_Data to process_.
---*---

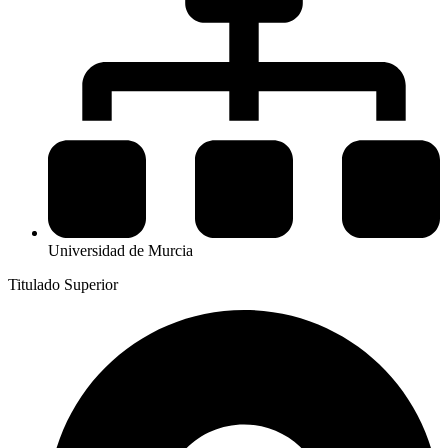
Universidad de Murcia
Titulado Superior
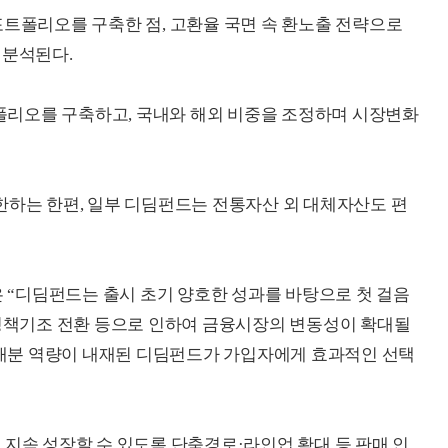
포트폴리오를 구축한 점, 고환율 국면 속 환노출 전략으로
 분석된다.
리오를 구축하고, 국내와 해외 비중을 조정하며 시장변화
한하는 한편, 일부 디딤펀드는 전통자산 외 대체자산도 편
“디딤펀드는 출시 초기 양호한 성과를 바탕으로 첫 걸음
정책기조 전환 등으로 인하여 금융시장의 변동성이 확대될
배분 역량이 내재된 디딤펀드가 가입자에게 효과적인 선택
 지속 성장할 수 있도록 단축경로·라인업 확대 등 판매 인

---*---

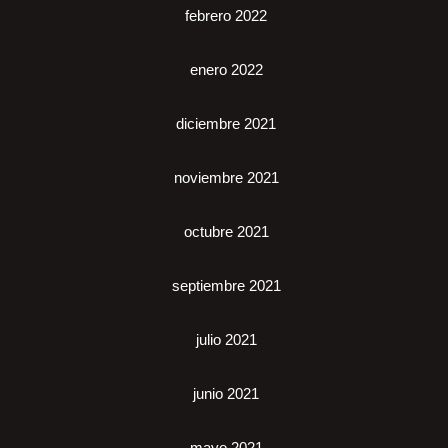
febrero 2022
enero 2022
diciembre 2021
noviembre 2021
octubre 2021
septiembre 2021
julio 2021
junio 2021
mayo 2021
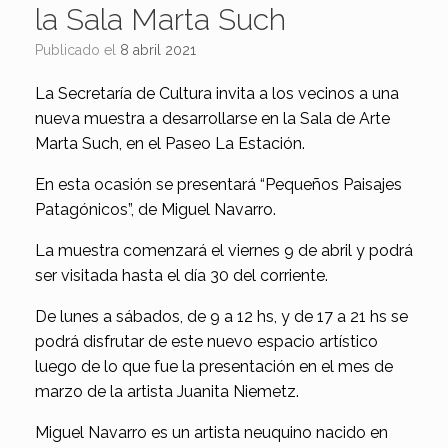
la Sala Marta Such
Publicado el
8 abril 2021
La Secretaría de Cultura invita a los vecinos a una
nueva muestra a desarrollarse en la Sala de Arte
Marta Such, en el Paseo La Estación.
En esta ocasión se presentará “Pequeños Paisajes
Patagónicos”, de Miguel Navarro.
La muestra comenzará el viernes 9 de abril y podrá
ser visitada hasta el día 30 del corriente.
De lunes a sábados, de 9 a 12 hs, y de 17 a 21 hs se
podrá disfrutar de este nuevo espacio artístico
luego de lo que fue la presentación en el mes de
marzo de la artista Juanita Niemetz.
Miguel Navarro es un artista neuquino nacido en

---*---

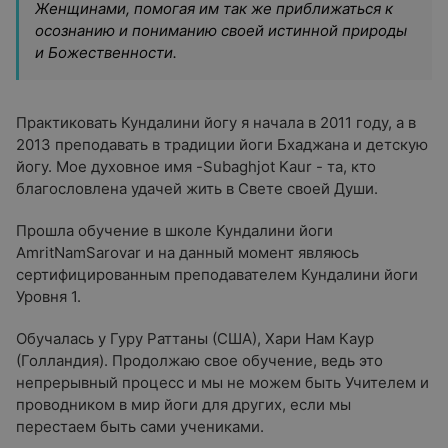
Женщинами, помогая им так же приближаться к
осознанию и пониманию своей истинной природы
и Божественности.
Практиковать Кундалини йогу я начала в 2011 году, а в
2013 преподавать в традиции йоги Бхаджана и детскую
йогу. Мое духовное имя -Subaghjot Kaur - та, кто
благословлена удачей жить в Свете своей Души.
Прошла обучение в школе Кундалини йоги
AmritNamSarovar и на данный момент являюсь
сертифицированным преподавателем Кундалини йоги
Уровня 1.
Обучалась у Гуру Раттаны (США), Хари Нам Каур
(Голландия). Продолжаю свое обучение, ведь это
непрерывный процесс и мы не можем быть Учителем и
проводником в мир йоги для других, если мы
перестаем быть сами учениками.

---*---

_Exercise details_. From the records above, copy only the lines starting with the line that holds "La Secretaría de" and going on through the line that holds "Miguel Navarro es", exactly as written.

_Solution for this task_.
La Secretaría de Cultura invita a los vecinos a una
nueva muestra a desarrollarse en la Sala de Arte
Marta Such, en el Paseo La Estación.
En esta ocasión se presentará “Pequeños Paisajes
Patagónicos”, de Miguel Navarro.
La muestra comenzará el viernes 9 de abril y podrá
ser visitada hasta el día 30 del corriente.
De lunes a sábados, de 9 a 12 hs, y de 17 a 21 hs se
podrá disfrutar de este nuevo espacio artístico
luego de lo que fue la presentación en el mes de
marzo de la artista Juanita Niemetz.
Miguel Navarro es un artista neuquino nacido en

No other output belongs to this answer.